═══ SUPPLIED DATA

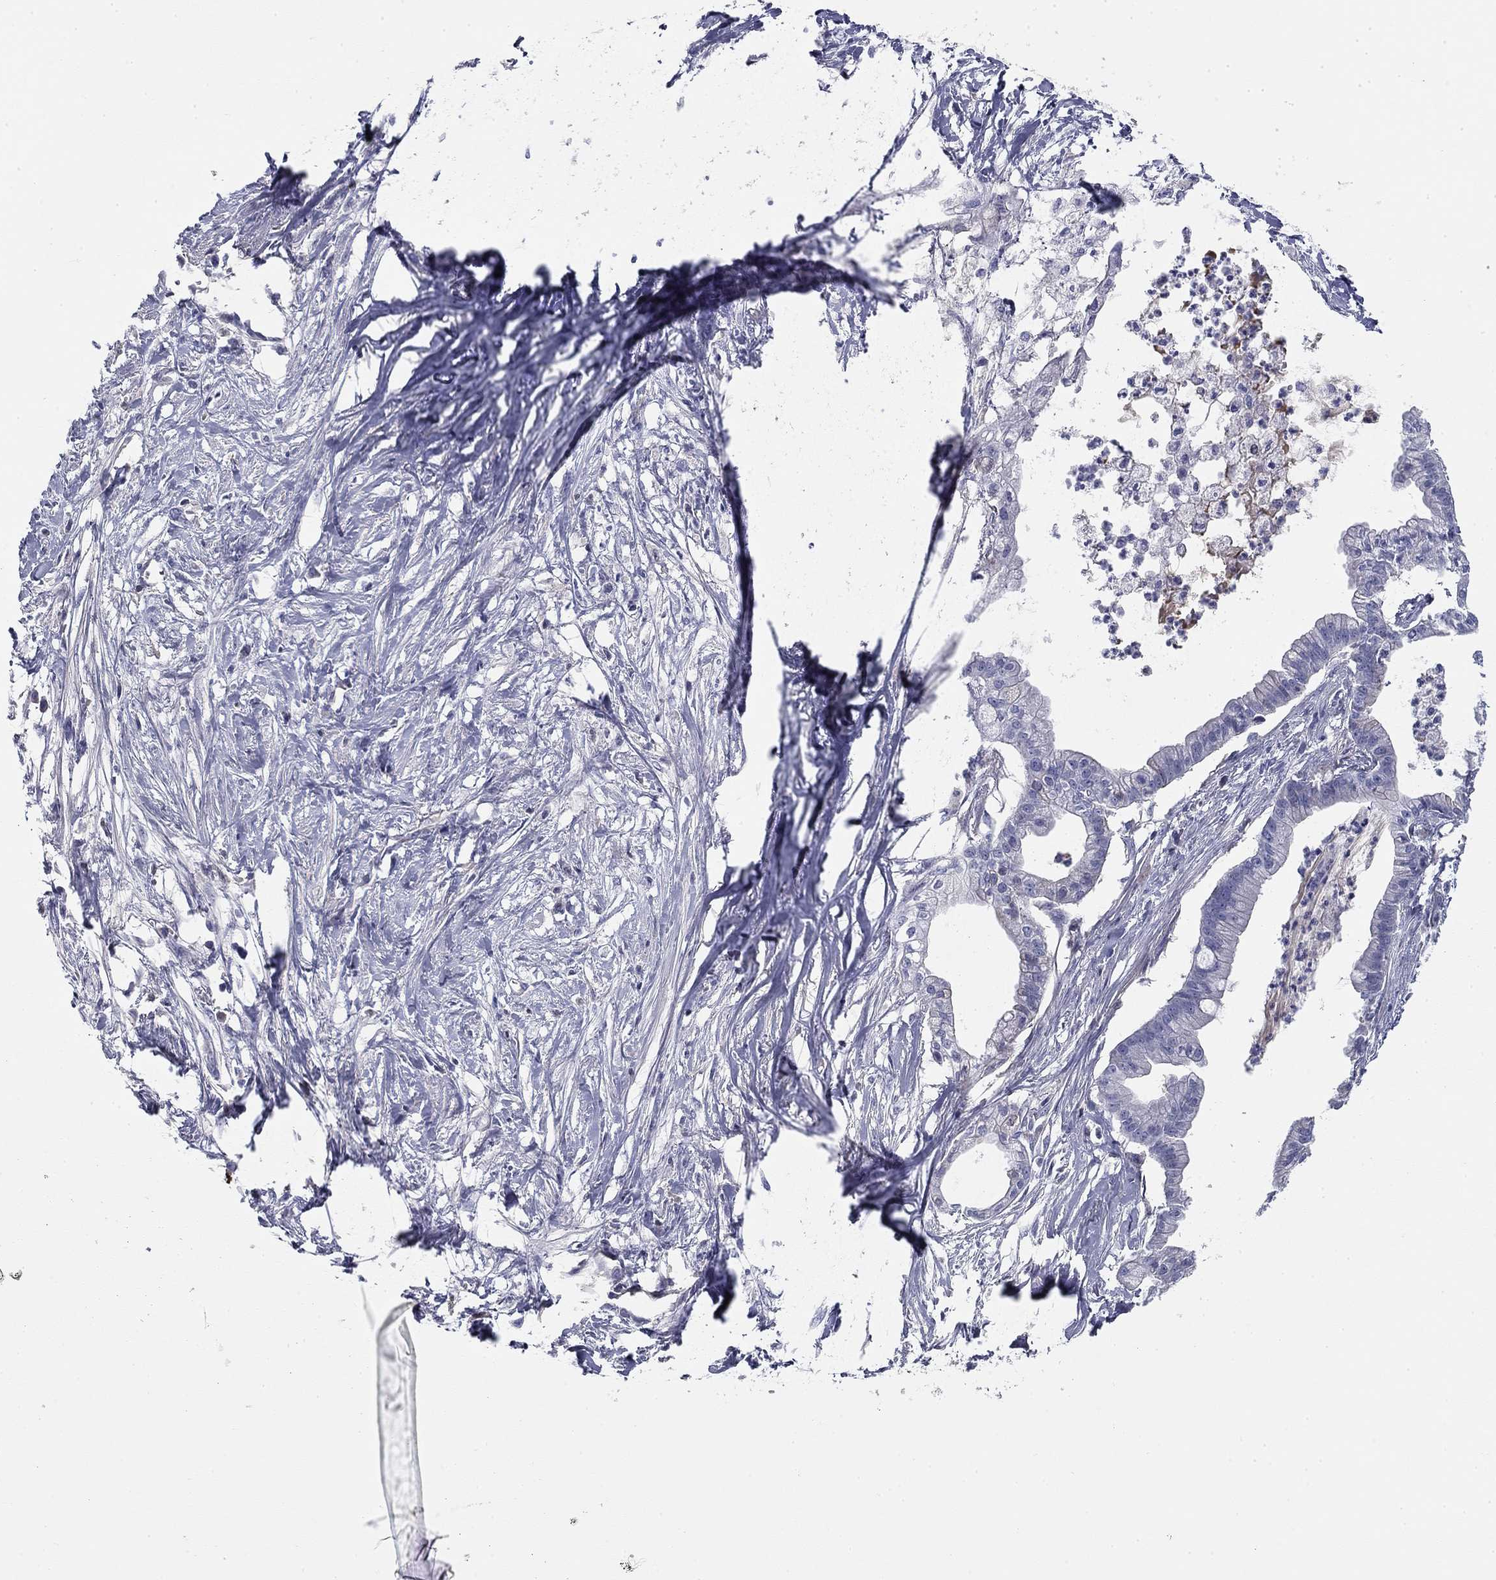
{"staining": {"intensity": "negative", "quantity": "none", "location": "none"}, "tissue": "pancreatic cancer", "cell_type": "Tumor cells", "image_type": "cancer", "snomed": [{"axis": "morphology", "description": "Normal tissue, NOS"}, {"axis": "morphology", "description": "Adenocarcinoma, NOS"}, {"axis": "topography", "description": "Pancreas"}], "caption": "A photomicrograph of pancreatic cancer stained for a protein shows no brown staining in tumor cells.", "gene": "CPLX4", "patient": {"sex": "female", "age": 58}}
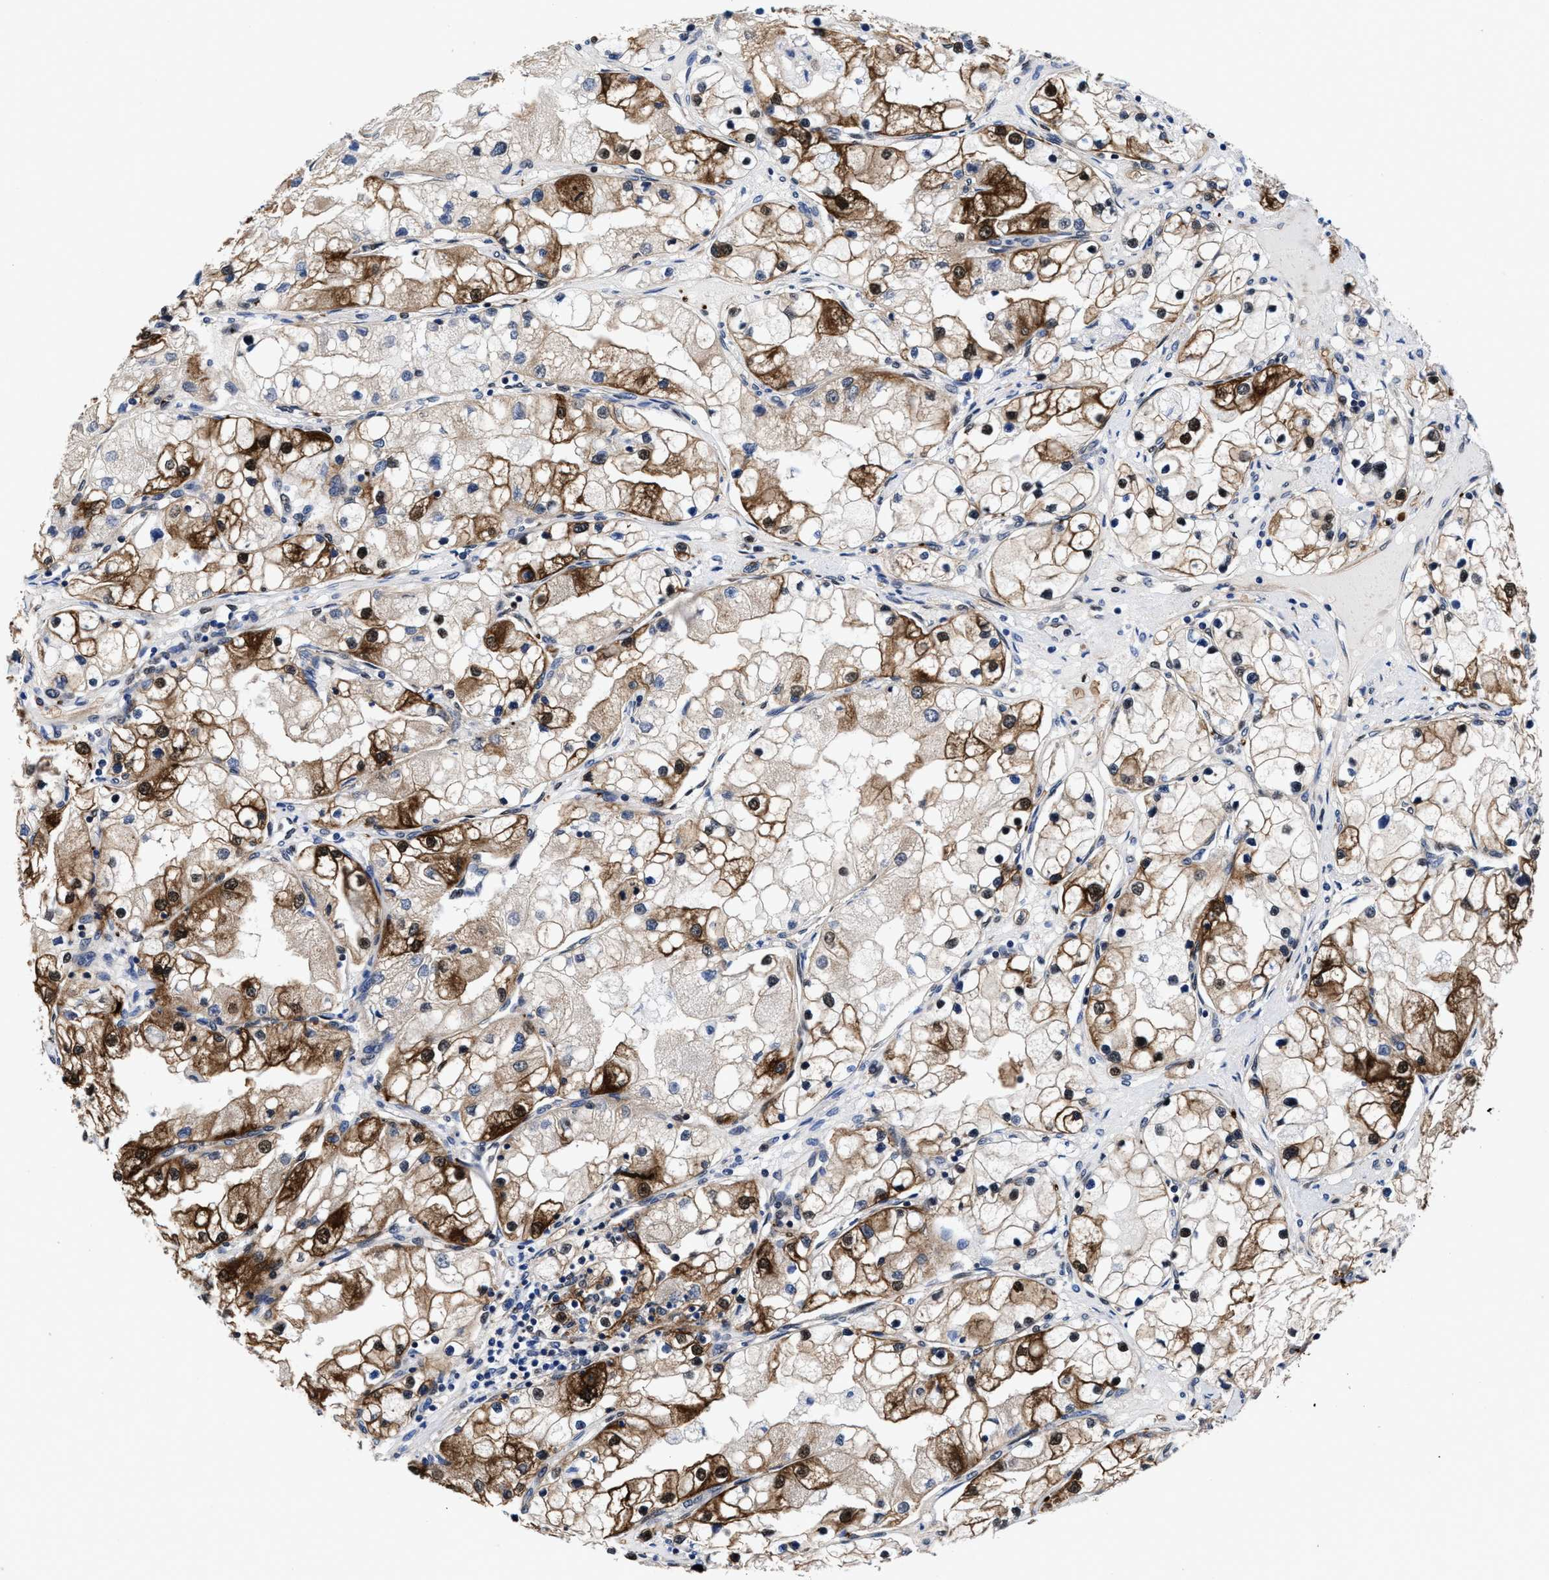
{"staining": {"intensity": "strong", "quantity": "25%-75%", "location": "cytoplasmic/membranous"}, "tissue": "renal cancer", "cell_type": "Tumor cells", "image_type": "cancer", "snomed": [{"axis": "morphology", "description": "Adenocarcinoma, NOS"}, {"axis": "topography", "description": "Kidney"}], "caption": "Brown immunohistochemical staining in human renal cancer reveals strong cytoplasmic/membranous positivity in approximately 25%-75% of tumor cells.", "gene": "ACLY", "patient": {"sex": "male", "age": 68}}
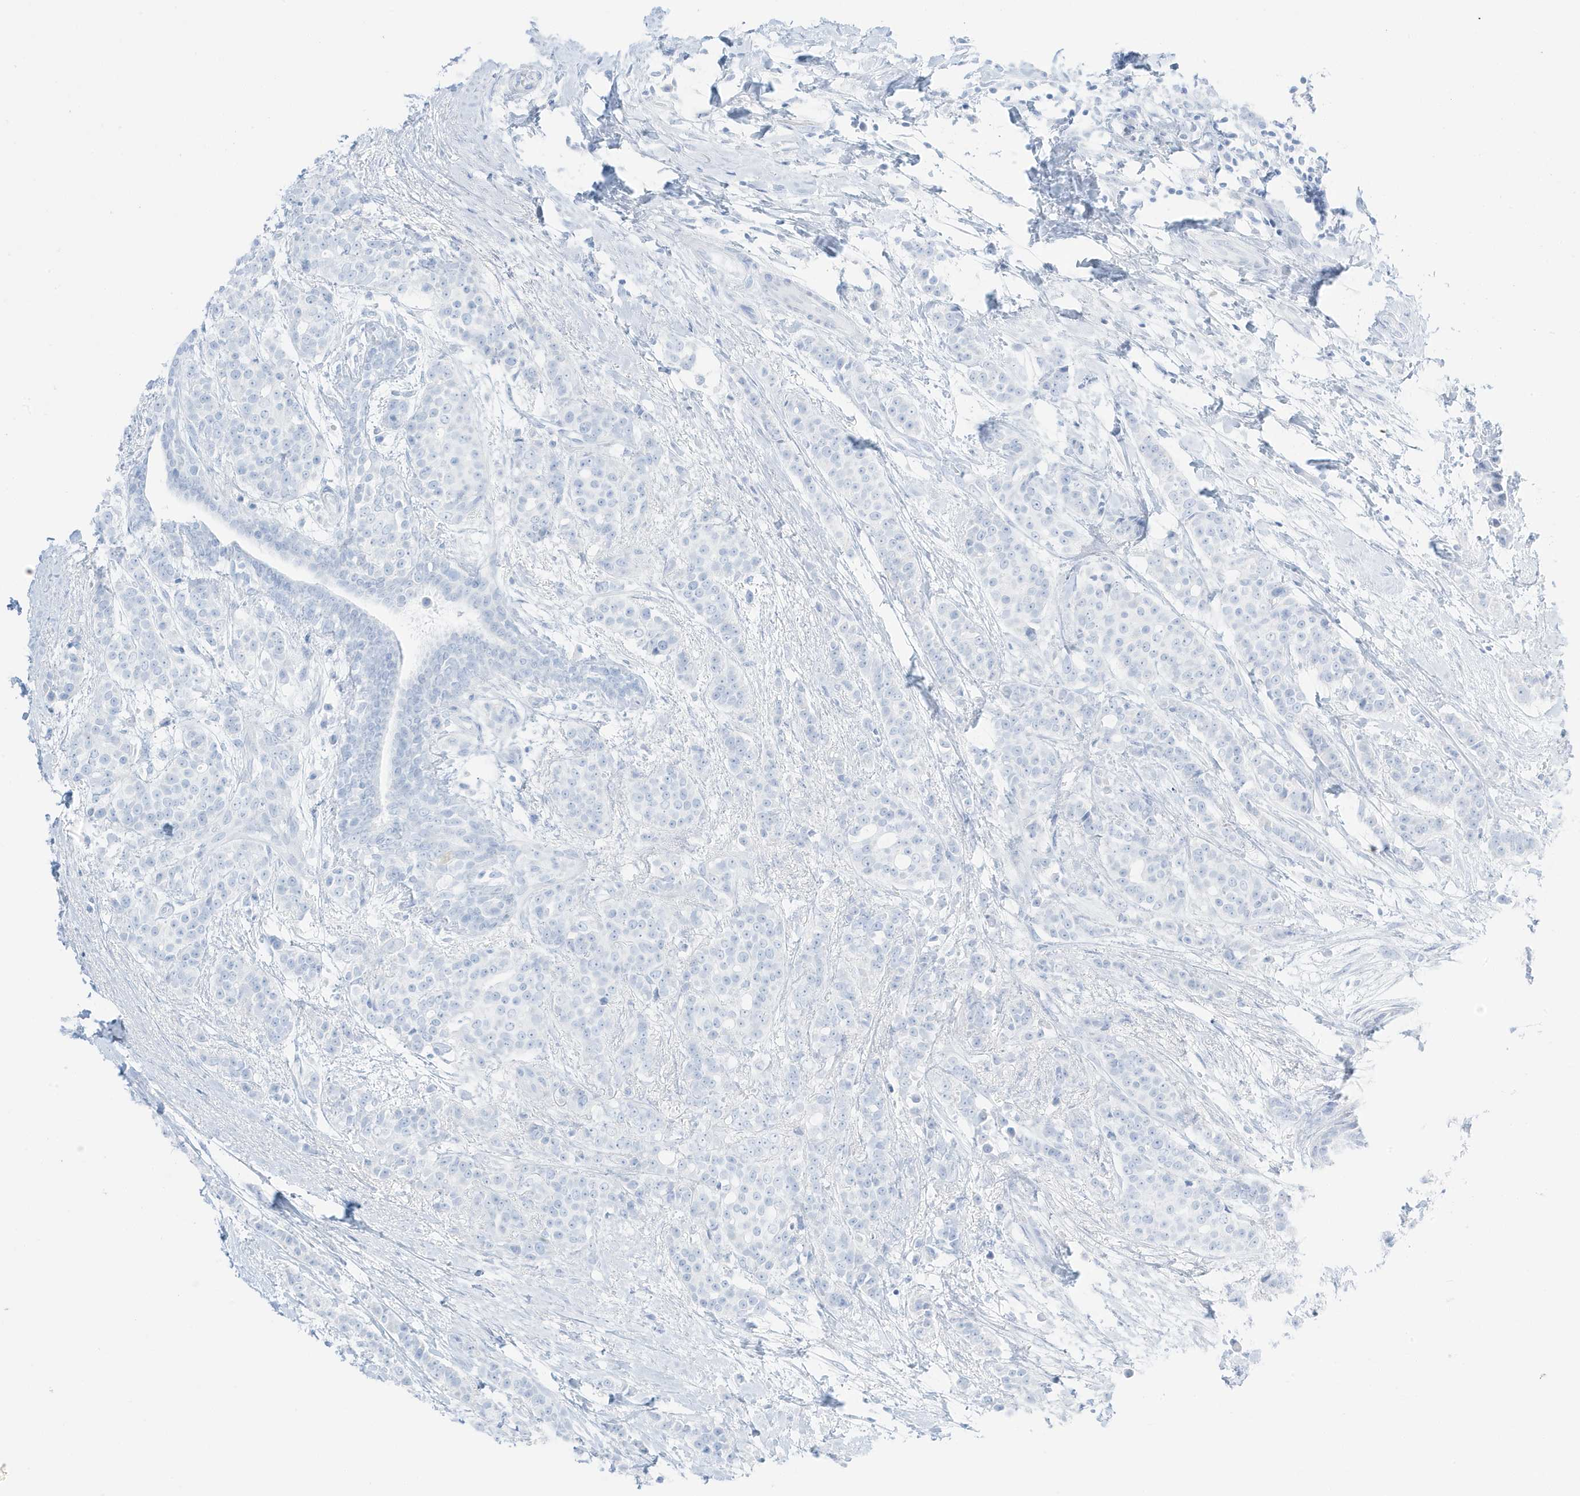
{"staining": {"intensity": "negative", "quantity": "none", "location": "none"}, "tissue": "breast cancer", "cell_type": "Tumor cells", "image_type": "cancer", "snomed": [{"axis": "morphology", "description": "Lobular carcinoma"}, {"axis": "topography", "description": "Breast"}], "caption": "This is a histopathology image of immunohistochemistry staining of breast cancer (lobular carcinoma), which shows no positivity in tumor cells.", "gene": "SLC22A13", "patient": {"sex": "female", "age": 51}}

══════

▶ **YOUR ASSIGNMENT**: Report all lines of the data that include the word "positivity".

▶ **ANSWER TO THE EXERCISE**:
{"staining": {"intensity": "strong", "quantity": "25%-75%", "location": "cytoplasmic/membranous"}, "tissue": "renal cancer", "cell_type": "Tumor cells", "image_type": "cancer", "snomed": [{"axis": "morphology", "description": "Adenocarcinoma, NOS"}, {"axis": "topography", "description": "Kidney"}], "caption": "Brown immunohistochemical staining in human renal cancer reveals strong cytoplasmic/membranous positivity in approximately 25%-75% of tumor cells.", "gene": "ACLY", "patient": {"sex": "male", "age": 68}}
{"staining": {"intensity": "negative", "quantity": "none", "location": "none"}, "tissue": "breast cancer", "cell_type": "Tumor cells", "image_type": "cancer", "snomed": [{"axis": "morphology", "description": "Lobular carcinoma"}, {"axis": "topography", "description": "Breast"}], "caption": "This is a histopathology image of immunohistochemistry staining of breast cancer (lobular carcinoma), which shows no positivity in tumor cells.", "gene": "SLC22A13", "patient": {"sex": "female", "age": 51}}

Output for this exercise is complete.